Questions You Should Ask Your Doctor About New Medications

ASK: About Prescriptions

You’re getting another one of those little white pieces of paper. Here’s a list of questions you should know the answers to before stepping out the door.

  • What sort of side effects does that medication have?
  • Will it interact with the other 10 pills I’m taking every day?
  • How does that medication work to treat my issue?
  • How often am I supposed to take it and at what dose?
  • How do your other patients generally react to this treatment?
  • Should I start it right away or wean off any other medications first?
  • Will it work immediately or take a few days or weeks?
  • Does it cause weight gain?
  • How long has this medication been on the market

The End of the Road

There is one more question that I now ask that I didn’t a few years ago. With the outrageous pharmacy I’ve now acquired under my bathroom sink, I know that there is a limit to what will and won’t work after a period of time. I also know that doctors hate to hear this asked and love to tell you “we’ll get there when we get there” in response to it.

Still, I can’t help myself from wondering: “What happens if this medicine doesn’t work?” Will we try another? Are there any on the market with the same intended effect? Or is this an “end of the road” prescription?

I didn’t think of that question until a few months ago. It had been a year of nasty sinus infections leading up to a major sinus surgery, and for two months post-op I was struggling with an even nastier staph infection in my sinuses.  I had been off my IVIG for almost two years at this point and had been on just about every antibiotic known to man.

My ENT was able to run a test on my culture to see which antibiotics would work best to eradicate it. Turns out, there was only ONE more antibiotic that could. I was now immune to all others. It was a scary moment I had been warned about all my life.
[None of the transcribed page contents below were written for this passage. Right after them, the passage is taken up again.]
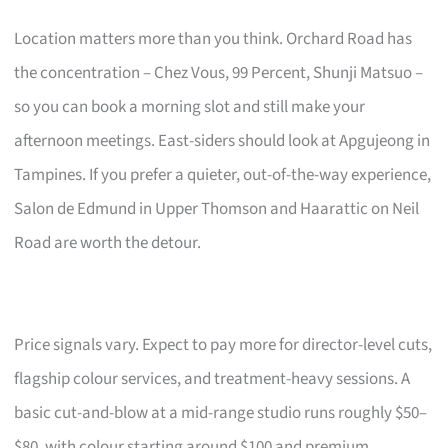
Location matters more than you think. Orchard Road has
the concentration – Chez Vous, 99 Percent, Shunji Matsuo –
so you can book a morning slot and still make your
afternoon meetings. East-siders should look at Apgujeong in
Tampines. If you prefer a quieter, out-of-the-way experience,
Salon de Edmund in Upper Thomson and Haarattic on Neil
Road are worth the detour.
Price signals vary. Expect to pay more for director-level cuts,
flagship colour services, and treatment-heavy sessions. A
basic cut-and-blow at a mid-range studio runs roughly $50–
$80, with colour starting around $100 and premium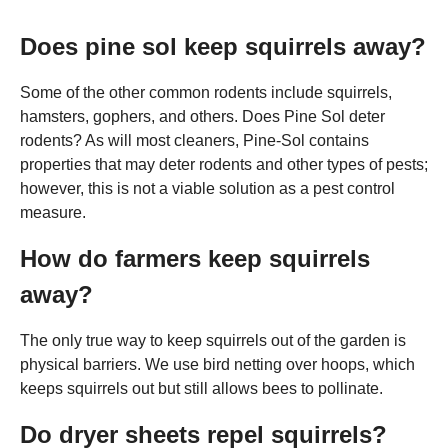
Does pine sol keep squirrels away?
Some of the other common rodents include squirrels,
hamsters, gophers, and others. Does Pine Sol deter
rodents? As will most cleaners, Pine-Sol contains
properties that may deter rodents and other types of pests;
however, this is not a viable solution as a pest control
measure.
How do farmers keep squirrels
away?
The only true way to keep squirrels out of the garden is
physical barriers. We use bird netting over hoops, which
keeps squirrels out but still allows bees to pollinate.
Do dryer sheets repel squirrels?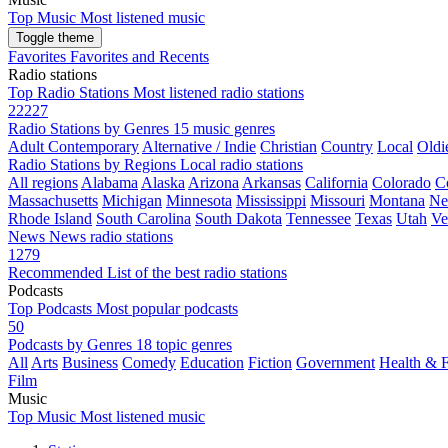
Top Music
Most listened music
Toggle theme
Favorites
Favorites and Recents
Radio stations
Top Radio Stations
Most listened radio stations
22227
Radio Stations by Genres
15 music genres
Adult Contemporary
Alternative / Indie
Christian
Country
Local
Oldi
Radio Stations by Regions
Local radio stations
All regions
Alabama
Alaska
Arizona
Arkansas
California
Colorado
C
Massachusetts
Michigan
Minnesota
Mississippi
Missouri
Montana
Ne
Rhode Island
South Carolina
South Dakota
Tennessee
Texas
Utah
Ve
News
News radio stations
1279
Recommended
List of the best radio stations
Podcasts
Top Podcasts
Most popular podcasts
50
Podcasts by Genres
18 topic genres
All
Arts
Business
Comedy
Education
Fiction
Government
Health & F
Film
Music
Top Music
Most listened music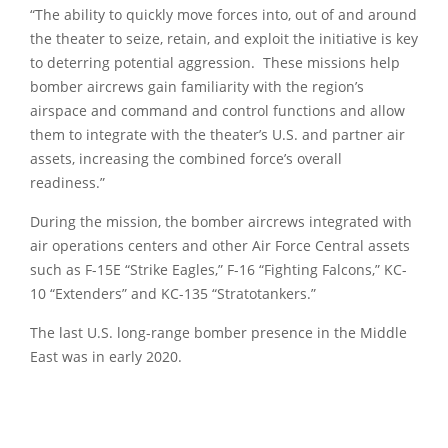
“The ability to quickly move forces into, out of and around
the theater to seize, retain, and exploit the initiative is key
to deterring potential aggression. These missions help
bomber aircrews gain familiarity with the region’s
airspace and command and control functions and allow
them to integrate with the theater’s U.S. and partner air
assets, increasing the combined force’s overall
readiness.”
During the mission, the bomber aircrews integrated with
air operations centers and other Air Force Central assets
such as F-15E “Strike Eagles,” F-16 “Fighting Falcons,” KC-
10 “Extenders” and KC-135 “Stratotankers.”
The last U.S. long-range bomber presence in the Middle
East was in early 2020.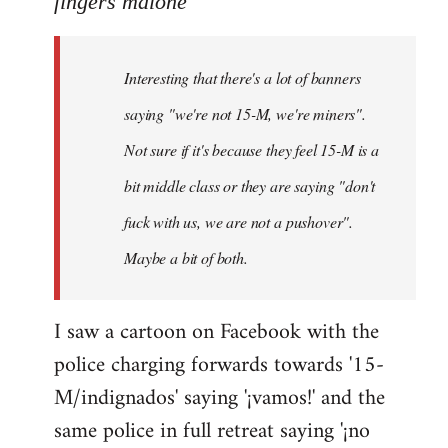
fingers malone
Welcome
by
Interesting that there's a lot of banners
libcom.org
saying "we're not 15-M, we're miners".
Not sure if it's because they feel 15-M is a
bit middle class or they are saying "don't
fuck with us, we are not a pushover".
Maybe a bit of both.
I saw a cartoon on Facebook with the
police charging forwards towards '15-
M/indignados' saying '¡vamos!' and the
same police in full retreat saying '¡no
Being immunodeficient (and undiagnosed) I was on antibiotics around 90% of the time. It was probably a miracle that I managed to even have one option still left.

My point is: Don’t be afraid to ask about the next step if this one falls through. Knowing what options you have (and don’t have) can make the difference between tolerating unpleasant side effects or giving up on a treatment, and can prevent you from overusing an unstable option.